Thomas Newman is widely acclaimed as one of today’s most prominent composers for film. He has composed music for more than 50 motion pictures and television series — such as American Beauty, Shawshank Redemption, Finding Nemo, WALL-E, and Six Feet Under — and has earned ten Academy Award nominations and five Grammy Awards. He is the youngest son of Alfred Newman, the longtime musical director of 20th Century Fox. Newman studied composition and orchestration at USC with Frederick Lesemann and noted film composer David Raksin, and privately with composer George Tremblay. He completed his academic work at Yale University, studying with Jacob Druckman, Bruce MacCombie, and Robert Moore. Newman also gratefully acknowledges the early influence of the legendary Broadway composer Stephen Sondheim, who served as a great mentor and champion.

Newman composed the original version of It Got Dark for the Kronos Quartet (which performed it last month on the opening event of the West Coast, Left Coast festival). He subsequently created this version for string quartet and orchestra, commissioned by the Los Angeles Philharmonic. Newman has written the following note about the piece:

“Venice, California in 1917. A young couple sits in a white rowboat by the bank of a small canal.
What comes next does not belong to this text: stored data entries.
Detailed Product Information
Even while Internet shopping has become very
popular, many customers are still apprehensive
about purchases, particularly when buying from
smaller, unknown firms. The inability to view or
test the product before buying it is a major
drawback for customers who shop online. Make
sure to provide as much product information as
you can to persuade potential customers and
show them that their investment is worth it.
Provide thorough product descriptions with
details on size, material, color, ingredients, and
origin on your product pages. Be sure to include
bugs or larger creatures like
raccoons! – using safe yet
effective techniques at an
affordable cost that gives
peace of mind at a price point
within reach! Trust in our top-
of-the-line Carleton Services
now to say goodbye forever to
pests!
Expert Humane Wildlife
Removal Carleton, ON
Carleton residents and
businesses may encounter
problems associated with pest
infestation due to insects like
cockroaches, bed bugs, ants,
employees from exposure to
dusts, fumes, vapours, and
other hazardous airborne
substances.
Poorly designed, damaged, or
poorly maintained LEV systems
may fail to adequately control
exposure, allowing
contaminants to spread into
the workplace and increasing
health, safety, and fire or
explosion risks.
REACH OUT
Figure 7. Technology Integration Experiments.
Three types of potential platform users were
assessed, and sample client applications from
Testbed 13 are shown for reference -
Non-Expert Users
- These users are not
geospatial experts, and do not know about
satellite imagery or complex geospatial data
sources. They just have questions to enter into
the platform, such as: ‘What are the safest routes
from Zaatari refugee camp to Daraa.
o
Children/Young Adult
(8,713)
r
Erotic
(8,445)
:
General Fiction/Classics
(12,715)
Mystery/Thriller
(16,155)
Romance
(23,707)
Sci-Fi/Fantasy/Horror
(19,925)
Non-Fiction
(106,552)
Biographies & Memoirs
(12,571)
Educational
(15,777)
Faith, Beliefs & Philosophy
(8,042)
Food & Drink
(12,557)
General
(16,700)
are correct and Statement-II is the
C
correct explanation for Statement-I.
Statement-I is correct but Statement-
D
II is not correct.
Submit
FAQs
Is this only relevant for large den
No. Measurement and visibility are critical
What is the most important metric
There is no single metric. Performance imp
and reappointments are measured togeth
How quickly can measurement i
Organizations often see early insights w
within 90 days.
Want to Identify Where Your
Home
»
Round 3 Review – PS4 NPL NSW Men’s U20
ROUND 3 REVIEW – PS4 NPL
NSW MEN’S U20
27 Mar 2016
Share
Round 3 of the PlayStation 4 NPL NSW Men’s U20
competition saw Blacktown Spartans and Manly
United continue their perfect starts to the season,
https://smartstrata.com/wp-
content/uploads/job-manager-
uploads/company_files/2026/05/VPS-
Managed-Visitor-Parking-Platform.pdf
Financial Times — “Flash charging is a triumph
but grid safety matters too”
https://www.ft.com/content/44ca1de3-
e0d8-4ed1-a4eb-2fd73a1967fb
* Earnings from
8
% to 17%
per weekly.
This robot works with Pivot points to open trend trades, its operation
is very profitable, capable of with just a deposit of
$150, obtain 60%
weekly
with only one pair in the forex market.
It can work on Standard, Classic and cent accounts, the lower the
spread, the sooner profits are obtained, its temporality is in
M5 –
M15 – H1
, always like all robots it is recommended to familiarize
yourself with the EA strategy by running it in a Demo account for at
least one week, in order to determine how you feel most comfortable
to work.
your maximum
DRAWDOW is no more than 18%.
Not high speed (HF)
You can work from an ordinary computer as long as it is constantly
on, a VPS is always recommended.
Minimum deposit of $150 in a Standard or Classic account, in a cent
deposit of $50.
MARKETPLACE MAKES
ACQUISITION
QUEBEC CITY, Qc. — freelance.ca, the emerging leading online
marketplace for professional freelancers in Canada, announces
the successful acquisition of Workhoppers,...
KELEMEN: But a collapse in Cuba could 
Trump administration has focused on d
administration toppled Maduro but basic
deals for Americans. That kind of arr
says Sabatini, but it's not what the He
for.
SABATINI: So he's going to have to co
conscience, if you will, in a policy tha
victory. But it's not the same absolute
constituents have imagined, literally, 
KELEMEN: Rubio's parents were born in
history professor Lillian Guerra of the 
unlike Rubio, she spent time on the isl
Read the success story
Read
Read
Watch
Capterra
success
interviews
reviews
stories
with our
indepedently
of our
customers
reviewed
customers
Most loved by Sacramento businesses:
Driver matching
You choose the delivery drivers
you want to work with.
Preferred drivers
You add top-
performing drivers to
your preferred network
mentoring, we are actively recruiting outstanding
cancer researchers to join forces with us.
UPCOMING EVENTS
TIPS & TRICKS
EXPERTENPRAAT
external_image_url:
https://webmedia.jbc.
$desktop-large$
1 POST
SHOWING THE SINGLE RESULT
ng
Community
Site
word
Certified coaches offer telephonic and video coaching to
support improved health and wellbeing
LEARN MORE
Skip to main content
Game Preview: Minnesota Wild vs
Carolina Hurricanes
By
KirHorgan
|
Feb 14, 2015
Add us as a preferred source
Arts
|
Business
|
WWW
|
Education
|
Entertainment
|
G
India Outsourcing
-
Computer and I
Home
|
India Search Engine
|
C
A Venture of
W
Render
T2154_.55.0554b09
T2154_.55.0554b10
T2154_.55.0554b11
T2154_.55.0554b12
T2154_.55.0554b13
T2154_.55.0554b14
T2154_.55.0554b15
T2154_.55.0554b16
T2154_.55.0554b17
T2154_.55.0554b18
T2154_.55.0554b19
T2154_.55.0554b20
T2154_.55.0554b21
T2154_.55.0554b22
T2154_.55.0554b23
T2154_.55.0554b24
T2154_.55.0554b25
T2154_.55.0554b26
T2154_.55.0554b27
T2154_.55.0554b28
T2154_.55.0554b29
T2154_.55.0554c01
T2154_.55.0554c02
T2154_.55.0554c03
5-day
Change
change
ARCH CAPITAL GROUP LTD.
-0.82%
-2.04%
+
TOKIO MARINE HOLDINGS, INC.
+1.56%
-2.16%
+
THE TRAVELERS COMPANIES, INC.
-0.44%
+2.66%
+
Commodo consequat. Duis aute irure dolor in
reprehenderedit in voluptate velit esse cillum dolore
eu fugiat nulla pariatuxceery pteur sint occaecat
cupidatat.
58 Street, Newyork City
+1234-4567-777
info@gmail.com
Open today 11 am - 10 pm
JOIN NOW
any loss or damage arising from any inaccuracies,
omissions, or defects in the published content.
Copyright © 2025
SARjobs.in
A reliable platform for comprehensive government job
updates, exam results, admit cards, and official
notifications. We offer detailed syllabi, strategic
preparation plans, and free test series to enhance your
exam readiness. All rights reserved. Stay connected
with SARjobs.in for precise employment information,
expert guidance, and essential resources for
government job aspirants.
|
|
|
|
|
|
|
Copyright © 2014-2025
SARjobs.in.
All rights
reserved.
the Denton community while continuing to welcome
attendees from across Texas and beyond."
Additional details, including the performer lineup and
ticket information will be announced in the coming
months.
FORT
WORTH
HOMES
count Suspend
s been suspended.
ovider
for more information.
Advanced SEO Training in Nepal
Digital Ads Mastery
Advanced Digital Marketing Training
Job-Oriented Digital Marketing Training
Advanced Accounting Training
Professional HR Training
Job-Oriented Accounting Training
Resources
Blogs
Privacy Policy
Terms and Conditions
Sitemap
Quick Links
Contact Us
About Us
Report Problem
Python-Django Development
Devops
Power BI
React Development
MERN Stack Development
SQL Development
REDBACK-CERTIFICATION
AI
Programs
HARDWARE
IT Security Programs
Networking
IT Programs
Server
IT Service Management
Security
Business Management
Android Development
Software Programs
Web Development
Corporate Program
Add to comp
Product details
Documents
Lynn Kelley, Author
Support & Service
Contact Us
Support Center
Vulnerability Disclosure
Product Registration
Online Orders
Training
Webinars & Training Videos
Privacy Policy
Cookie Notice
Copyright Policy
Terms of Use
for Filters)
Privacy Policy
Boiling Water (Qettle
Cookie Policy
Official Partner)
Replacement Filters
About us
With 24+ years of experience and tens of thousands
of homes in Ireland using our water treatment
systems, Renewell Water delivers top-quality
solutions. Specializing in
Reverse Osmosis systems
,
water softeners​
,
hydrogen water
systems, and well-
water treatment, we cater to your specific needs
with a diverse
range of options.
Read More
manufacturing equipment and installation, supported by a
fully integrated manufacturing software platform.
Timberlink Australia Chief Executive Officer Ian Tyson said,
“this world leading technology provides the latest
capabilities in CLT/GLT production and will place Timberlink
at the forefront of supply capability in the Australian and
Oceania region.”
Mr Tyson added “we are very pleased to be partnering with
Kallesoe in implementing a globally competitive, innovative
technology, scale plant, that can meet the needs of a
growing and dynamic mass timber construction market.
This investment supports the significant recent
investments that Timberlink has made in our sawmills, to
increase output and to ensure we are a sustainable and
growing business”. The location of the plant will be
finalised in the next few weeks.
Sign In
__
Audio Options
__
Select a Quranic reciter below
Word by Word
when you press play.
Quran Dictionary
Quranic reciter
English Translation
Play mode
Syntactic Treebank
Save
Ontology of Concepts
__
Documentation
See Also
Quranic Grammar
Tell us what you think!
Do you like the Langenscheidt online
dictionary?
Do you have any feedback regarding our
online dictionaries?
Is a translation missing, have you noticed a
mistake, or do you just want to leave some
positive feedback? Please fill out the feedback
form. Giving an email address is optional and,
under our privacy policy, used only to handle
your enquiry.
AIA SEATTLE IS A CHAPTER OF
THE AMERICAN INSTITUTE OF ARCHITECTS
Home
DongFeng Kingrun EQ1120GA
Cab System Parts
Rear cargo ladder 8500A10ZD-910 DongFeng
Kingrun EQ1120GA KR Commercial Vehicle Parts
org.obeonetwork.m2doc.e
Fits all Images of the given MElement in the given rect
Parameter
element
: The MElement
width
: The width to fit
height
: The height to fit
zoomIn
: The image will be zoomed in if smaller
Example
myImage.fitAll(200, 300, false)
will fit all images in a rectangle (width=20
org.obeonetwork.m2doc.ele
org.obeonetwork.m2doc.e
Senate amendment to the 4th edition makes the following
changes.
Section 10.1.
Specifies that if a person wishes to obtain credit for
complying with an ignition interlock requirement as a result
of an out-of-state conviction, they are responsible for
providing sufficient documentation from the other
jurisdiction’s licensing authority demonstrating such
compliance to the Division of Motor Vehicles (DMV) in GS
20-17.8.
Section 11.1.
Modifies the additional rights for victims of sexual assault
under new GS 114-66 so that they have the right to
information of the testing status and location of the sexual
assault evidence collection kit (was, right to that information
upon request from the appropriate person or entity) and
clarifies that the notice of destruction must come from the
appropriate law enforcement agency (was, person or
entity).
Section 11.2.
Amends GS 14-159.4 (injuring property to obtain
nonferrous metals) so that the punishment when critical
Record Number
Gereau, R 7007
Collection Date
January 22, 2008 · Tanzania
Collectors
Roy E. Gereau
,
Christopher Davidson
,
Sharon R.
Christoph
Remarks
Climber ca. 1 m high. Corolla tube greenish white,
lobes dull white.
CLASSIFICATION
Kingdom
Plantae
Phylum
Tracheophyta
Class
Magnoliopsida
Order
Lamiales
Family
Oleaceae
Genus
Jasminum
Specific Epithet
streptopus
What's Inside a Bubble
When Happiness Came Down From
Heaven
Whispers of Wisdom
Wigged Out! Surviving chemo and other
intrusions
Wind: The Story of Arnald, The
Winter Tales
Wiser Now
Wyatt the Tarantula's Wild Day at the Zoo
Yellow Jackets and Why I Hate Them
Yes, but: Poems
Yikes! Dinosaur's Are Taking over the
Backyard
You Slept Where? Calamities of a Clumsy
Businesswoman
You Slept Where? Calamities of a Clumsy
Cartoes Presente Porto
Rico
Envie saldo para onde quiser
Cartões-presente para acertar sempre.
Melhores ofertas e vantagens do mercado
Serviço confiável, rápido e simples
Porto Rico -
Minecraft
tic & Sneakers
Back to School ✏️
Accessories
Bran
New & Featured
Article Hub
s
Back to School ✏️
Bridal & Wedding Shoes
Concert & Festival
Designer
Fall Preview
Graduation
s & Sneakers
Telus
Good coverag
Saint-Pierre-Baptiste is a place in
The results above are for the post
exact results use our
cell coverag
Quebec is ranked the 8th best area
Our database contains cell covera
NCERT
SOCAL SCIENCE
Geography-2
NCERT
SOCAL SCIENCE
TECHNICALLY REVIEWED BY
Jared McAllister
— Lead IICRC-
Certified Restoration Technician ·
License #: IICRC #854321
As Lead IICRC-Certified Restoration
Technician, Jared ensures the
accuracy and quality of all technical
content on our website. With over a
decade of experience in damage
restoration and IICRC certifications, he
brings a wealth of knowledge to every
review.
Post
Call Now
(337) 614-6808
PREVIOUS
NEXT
She is wearing a hat, looking at the squat palm trees across the water. He is looking into the distance, pointing towards a walking bridge behind the boat. But what is he pointing at? And why? The area under the bridge is dreamlike, full of shadows and reflection. The water is clear. The bungalows lining the canal are trim and well tended. There are clouds in the sky, but the day is sunny. Above this scene, in ink, is faded writing. The words are almost unreadable… ‘The pink, I’ve heard, is the ice moss.’ The writer, of course, is referring to the plants lining the south bank of the canal, a moment’s observation from a place now mostly forgotten.

It Got Dark is a result of many years of collecting ephemera — photographs, postcards, recorded interviews — from the areas surrounding my home on the west side of Los Angeles. I always meant to organize them in a way that shed light or cast shadow over what is now vs. what was then, and my unique position of seeing both at once… The feeling I get looking at something and the feeling I wish to evoke through listening. To that end, it is music of loss and memory, much distorted by my interpretations of hope and hopelessness, sorrow and joy.

“This piece includes spoken words of Emil Sandmeier, butler to Will Rogers from 1930 to 1935, and a short poem by Virginia Benton, one of the earliest residents of Santa Monica Canyon.”